■ **YOUR TASKS**
1. Decide whether each statement below agrees with the ROSA summary. For each, answer yes or no and quote the deciding words from the ROSA summary.
(a) ROSA was commissioned in 2008 on the Dunn Solar Telescope.
(b) The UK was guaranteed at most 20 days per year of observing time on the DST.
(c) ROSA can observe up to 5 regions of the solar atmosphere at once.
2. Using the ROSA summary, answer each question on its own line.
(a) Which department is listed?
(b) During what period was ROSA made available as a common-user instrument on the DST?
(c) Up to what cadence can ROSA observe the Sun?
3. According to the ROSA summary, why can effectively the whole solar atmosphere be observed and analyzed as one coupled system? Answer in one to three sentences.

■ **EXCERPTED TEXT**
■ ■ ■ ■ ■
Bridging support for ROSA operations facility in the UK

Lead Research Organisation: Queen's University of Belfast
Department Name: Sch of Mathematics and Physics


Energy generated at the centre of the Sun by nuclear fusion flows out to the surface, and subsequently heats the various components of the atmosphere, including the photosphere, chromosphere and corona. This heating often leads to rapid changes in the intensities of spectral lines which are formed in different atmospheric regions. Observing and modelling such rapid changes, which often take place on very short timescales (less than 1 second) are hence vital to properly understand energy outflow in the Sun and how the atmosphere is heated. Unfortunately however, there are few instruments capable of observing the Sun at sufficiently high cadence to reliably detect rapid changes in the atmosphere. In particular, satellite-based instrumentation has not been able to observe the Sun at very high cadence due to telemetry restrictions.

However, in 2006 we obtained funding from both the STFC and our host institute, Queen's University Belfast (QUB), to construct a state-of-the-art imager - Rapid Oscillations in the Solar Atmosphere (ROSA) - capable of observing the Sun simultaneously in multiple wavebands at a cadence of up to 200 Hz. ROSA was successfully commissioned in 2008 on the Dunn Solar Telescope (DST) at the National Solar Observatory (NSO) Sacramento Peak in the USA. It was subsequently delivered as a common-user instrument and made available on the DST for an initial 3-year period from August 2009 - July 2012. As part of our agreement with the NSO, the UK received a guaranteed minimum of 20 days per year observing time on the DST during this 3-year period.

ROSA provides both unprecedented time resolution (5 milliseconds) and spatial resolution, as we have developed image reconstruction techniques that allow extremely sharp images of the Sun to be obtained with ROSA on the DST. Indeed, we can resolve structures smaller than 100 km in size on the solar surface, which lies at a distance of 150 million km from Earth. This is equivalent to resolving an object less than 1 cm across which is 15 km away. Additionally, the multiple wavebands of ROSA permit up to 7 regions of the solar atmosphere to be observed simultaneously. Hence effectively the whole atmosphere from the low photosphere to the upper chromosphere can be observed and analysed as one coupled system. In particular, ROSA allows the investigation of oscillatory and transitory phenomena at an unprecedented level of detail, either as a standalone instrument or in conjunction with STFC-supported satellite missions.
■ ■ ■ ■ ■
■ **RECORDS SUPPLIED**
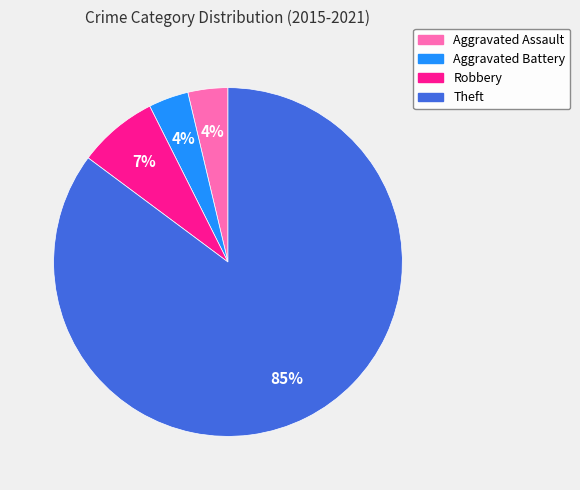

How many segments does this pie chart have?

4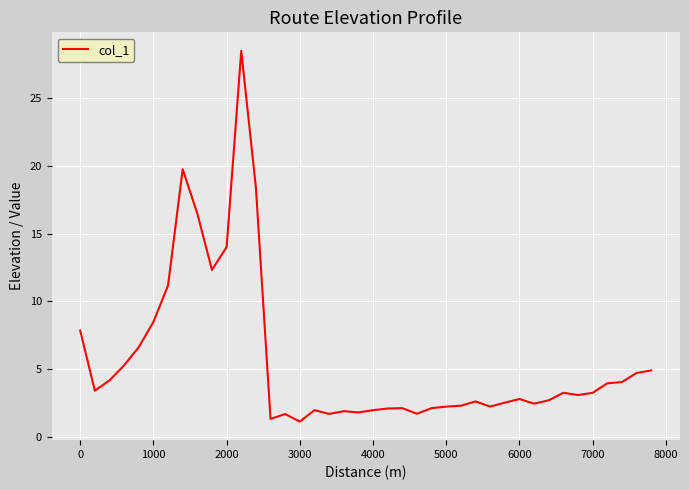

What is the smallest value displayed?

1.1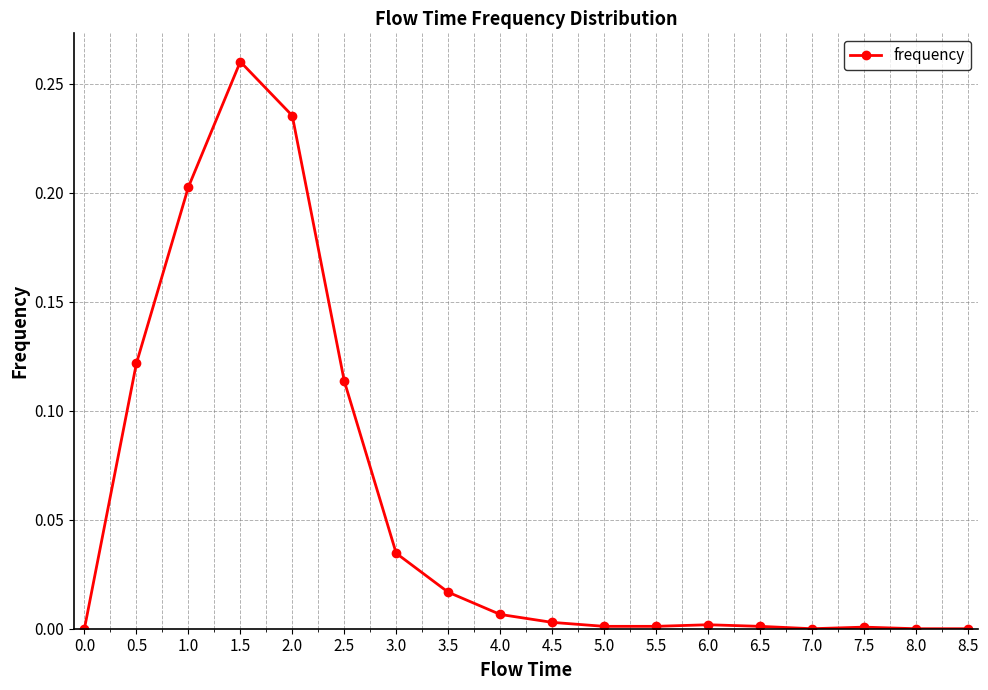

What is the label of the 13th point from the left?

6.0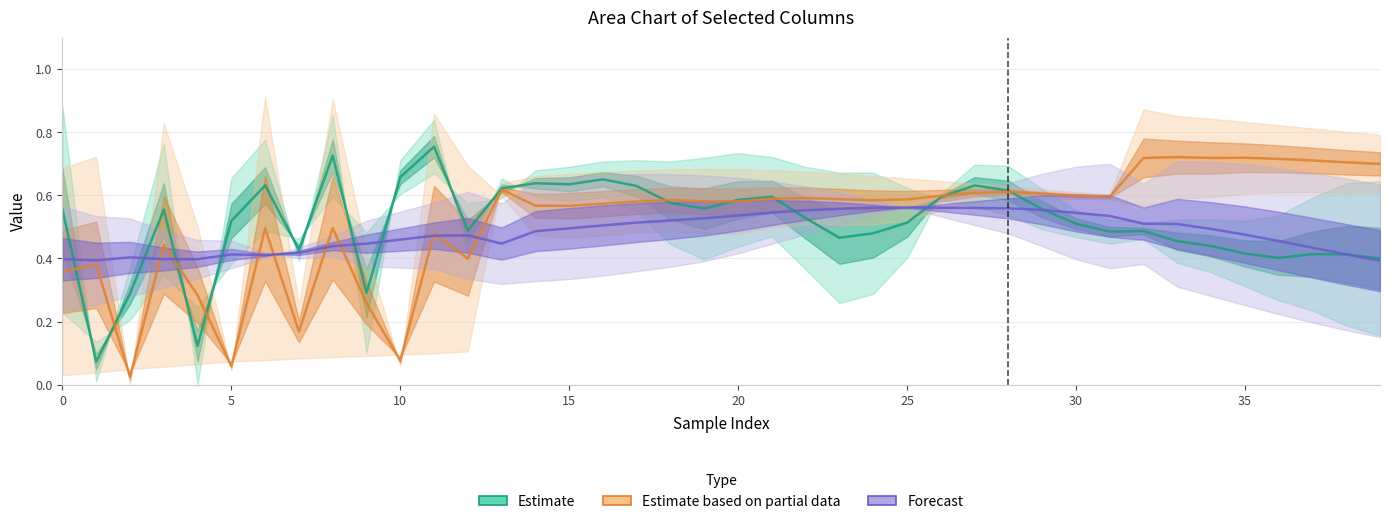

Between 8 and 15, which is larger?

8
■ ■ ■ ■ ■
■ **ANSWERS TO THE EXERCISE**
1.
(a) Yes: "ROSA was successfully commissioned in 2008 on the Dunn Solar Telescope (DST)"
(b) No: "the UK received a guaranteed minimum of 20 days per year observing time on the DST"
(c) No: "the multiple wavebands of ROSA permit up to 7 regions of the solar atmosphere to be observed simultaneously"

2.
(a) Sch of Mathematics and Physics
(b) August 2009 to July 2012
(c) Up to 200 Hz

3. ROSA's multiple wavebands allow up to 7 regions of the solar atmosphere to be observed simultaneously. Because of this, the atmosphere from the low photosphere to the upper chromosphere can be observed and analyzed as one coupled system.